▶ **Directions**
Lines from the beginning of the data through the line containing "### 3.1 幺半群(Monoid) ###" are to be copied exactly, with no other line included.

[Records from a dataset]

──────

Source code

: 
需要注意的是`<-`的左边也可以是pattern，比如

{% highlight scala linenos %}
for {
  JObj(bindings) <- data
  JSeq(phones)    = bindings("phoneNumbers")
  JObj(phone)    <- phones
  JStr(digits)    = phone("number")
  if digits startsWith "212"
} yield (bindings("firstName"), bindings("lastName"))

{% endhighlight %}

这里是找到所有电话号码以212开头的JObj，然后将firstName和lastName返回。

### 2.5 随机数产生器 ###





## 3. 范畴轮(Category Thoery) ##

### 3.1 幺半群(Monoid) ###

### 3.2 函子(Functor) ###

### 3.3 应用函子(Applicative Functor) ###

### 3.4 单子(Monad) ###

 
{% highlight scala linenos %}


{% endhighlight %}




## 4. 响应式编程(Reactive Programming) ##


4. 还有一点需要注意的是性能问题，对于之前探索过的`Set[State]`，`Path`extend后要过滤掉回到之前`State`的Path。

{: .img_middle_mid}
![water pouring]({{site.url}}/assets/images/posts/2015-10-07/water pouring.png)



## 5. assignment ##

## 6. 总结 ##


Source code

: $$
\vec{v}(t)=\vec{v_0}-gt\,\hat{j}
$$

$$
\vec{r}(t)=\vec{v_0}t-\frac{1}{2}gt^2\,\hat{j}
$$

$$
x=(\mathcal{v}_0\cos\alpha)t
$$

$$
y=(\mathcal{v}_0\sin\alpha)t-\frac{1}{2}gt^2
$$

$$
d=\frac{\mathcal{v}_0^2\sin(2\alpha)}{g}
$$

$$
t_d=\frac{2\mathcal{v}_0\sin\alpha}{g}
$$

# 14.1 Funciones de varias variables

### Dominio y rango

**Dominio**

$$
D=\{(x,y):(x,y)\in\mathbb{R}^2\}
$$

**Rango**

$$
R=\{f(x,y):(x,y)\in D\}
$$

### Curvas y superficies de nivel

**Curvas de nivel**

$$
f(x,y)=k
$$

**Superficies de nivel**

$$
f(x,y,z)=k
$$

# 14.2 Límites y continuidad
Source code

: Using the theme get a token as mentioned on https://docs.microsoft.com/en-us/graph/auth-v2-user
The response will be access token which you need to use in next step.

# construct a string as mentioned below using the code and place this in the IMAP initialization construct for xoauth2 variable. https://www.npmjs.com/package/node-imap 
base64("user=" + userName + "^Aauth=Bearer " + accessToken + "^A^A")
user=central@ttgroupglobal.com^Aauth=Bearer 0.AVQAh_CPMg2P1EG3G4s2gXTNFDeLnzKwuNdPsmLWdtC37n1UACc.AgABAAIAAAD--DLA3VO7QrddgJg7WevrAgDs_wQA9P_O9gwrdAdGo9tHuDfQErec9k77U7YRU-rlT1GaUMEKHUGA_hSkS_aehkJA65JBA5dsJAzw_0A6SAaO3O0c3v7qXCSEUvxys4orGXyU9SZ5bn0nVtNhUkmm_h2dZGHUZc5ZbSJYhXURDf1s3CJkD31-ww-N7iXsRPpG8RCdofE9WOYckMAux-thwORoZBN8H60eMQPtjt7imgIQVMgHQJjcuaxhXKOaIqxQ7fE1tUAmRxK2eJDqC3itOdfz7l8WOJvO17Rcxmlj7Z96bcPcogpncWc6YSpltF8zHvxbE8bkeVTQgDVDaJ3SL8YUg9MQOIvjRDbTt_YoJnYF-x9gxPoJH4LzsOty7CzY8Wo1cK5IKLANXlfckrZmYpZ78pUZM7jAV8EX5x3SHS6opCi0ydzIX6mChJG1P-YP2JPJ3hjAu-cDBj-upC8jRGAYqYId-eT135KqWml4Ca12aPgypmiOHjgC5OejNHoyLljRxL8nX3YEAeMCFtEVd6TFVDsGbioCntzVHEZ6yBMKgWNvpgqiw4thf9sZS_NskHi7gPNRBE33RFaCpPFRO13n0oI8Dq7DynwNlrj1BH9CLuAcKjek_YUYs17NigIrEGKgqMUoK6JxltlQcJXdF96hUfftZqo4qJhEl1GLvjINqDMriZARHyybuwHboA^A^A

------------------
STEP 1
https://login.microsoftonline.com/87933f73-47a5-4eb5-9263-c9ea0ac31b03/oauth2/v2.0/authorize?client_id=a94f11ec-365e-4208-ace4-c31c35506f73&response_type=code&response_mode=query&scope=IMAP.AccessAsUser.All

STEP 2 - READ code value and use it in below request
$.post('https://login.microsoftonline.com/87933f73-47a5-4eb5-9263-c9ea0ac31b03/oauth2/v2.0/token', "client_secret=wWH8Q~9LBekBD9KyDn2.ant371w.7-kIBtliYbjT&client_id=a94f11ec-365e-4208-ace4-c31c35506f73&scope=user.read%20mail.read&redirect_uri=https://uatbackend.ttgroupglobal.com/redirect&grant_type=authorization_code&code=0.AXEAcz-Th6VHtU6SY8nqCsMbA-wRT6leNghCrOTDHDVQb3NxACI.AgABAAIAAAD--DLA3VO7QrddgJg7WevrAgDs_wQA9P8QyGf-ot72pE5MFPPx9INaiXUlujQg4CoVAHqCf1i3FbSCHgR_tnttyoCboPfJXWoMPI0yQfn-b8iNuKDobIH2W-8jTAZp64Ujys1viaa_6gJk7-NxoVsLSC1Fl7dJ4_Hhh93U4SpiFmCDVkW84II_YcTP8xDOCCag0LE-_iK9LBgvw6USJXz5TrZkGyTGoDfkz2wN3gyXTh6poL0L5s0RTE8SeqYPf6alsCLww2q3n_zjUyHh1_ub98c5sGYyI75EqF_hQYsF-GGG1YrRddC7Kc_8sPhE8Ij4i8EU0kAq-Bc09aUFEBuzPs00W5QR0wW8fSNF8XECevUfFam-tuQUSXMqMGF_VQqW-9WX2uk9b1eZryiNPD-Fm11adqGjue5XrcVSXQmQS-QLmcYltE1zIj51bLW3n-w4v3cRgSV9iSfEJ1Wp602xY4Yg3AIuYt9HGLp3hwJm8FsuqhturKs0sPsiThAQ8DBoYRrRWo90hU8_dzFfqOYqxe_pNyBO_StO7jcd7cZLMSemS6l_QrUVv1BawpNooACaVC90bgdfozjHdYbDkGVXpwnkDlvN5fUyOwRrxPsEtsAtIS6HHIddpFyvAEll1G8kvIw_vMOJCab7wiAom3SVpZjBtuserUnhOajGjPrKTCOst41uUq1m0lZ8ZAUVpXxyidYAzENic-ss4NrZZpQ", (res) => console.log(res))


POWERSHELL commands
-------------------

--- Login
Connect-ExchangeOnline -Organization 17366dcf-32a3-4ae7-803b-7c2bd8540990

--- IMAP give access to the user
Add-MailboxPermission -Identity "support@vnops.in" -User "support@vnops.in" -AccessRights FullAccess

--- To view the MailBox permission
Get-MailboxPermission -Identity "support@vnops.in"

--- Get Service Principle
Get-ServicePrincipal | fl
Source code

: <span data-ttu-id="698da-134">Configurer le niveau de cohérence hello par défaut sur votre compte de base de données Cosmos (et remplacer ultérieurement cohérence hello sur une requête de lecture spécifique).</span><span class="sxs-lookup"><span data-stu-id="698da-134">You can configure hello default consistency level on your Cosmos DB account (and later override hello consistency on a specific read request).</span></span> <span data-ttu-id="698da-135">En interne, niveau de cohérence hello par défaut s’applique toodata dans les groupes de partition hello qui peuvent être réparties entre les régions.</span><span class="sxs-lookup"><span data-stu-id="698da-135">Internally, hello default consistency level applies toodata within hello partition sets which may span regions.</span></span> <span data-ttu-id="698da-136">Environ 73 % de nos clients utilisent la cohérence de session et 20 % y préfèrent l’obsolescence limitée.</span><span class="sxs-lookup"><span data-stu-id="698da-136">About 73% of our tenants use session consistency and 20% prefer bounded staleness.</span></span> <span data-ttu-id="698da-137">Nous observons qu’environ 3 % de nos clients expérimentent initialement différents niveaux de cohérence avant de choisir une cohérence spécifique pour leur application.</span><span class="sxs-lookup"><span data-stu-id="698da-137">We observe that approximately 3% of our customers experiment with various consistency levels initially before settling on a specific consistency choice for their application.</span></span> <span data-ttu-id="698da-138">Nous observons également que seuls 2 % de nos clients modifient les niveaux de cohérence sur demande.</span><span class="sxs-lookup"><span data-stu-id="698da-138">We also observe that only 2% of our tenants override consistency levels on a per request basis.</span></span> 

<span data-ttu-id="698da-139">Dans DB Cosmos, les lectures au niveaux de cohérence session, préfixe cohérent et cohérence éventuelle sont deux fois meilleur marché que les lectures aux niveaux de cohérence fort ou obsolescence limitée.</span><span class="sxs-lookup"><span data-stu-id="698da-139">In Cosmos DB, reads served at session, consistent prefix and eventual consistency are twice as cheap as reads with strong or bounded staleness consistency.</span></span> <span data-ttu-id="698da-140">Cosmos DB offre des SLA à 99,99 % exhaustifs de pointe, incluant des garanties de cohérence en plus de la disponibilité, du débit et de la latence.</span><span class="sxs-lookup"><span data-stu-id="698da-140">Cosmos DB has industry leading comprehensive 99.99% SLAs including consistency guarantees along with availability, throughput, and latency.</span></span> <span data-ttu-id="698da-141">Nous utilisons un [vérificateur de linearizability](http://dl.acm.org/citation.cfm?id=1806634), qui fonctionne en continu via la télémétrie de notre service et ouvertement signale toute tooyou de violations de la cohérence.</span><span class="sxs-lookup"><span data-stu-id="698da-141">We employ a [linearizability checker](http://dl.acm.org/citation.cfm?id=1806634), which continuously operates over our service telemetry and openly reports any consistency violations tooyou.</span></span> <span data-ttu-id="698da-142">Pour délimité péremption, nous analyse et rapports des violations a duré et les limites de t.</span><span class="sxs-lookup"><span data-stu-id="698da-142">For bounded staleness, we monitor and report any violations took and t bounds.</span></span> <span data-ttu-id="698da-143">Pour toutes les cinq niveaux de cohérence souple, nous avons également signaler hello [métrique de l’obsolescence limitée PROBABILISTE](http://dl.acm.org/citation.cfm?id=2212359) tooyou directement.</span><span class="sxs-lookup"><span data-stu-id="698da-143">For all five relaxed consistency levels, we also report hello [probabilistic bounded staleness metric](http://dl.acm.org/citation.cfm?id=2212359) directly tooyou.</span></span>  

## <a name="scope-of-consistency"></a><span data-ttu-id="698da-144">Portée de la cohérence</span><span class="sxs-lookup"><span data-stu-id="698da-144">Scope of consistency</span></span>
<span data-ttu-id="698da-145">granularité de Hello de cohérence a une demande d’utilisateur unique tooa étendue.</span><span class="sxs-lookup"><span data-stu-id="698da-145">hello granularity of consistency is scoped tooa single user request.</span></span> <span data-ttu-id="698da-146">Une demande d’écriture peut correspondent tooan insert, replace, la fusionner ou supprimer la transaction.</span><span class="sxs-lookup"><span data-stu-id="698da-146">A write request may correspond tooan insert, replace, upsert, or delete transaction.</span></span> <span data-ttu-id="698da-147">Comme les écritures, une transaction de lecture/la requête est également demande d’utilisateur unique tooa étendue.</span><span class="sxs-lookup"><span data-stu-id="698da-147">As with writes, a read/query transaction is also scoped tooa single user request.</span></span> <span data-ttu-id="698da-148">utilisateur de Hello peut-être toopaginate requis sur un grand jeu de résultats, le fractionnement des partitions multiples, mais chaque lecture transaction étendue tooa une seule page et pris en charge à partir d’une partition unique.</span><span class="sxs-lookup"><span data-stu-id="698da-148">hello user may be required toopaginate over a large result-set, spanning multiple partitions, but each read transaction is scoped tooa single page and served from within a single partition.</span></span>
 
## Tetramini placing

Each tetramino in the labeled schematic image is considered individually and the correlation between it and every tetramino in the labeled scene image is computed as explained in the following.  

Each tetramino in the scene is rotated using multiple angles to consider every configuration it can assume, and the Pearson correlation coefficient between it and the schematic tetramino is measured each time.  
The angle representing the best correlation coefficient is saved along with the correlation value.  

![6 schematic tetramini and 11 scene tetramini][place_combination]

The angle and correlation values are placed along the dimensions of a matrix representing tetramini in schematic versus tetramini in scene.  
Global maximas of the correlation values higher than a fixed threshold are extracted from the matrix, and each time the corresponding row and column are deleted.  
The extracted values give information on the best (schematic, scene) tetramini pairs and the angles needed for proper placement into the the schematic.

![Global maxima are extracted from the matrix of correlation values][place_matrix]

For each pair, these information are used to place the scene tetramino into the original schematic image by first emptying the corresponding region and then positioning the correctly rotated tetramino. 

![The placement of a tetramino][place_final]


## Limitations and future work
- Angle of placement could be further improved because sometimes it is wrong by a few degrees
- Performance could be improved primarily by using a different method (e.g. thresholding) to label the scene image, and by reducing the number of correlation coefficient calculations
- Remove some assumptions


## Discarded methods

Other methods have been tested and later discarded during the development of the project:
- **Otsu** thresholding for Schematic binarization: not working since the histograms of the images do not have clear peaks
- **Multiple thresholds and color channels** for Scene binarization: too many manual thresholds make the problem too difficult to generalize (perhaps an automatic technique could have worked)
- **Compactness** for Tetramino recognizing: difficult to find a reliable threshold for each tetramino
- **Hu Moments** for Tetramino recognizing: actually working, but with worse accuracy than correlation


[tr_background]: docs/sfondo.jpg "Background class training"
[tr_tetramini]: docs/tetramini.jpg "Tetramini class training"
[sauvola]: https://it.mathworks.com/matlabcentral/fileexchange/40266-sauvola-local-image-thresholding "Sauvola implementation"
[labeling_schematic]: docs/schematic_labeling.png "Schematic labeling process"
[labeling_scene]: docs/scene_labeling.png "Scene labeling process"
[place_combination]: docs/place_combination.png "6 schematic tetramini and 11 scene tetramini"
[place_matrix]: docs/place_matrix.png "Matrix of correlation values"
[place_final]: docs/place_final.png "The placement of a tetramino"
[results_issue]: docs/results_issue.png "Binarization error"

──────

▶ **Output of the exercise**
Source code

: 
需要注意的是`<-`的左边也可以是pattern，比如

{% highlight scala linenos %}
for {
  JObj(bindings) <- data
  JSeq(phones)    = bindings("phoneNumbers")
  JObj(phone)    <- phones
  JStr(digits)    = phone("number")
  if digits startsWith "212"
} yield (bindings("firstName"), bindings("lastName"))

{% endhighlight %}

这里是找到所有电话号码以212开头的JObj，然后将firstName和lastName返回。

### 2.5 随机数产生器 ###





## 3. 范畴轮(Category Thoery) ##

### 3.1 幺半群(Monoid) ###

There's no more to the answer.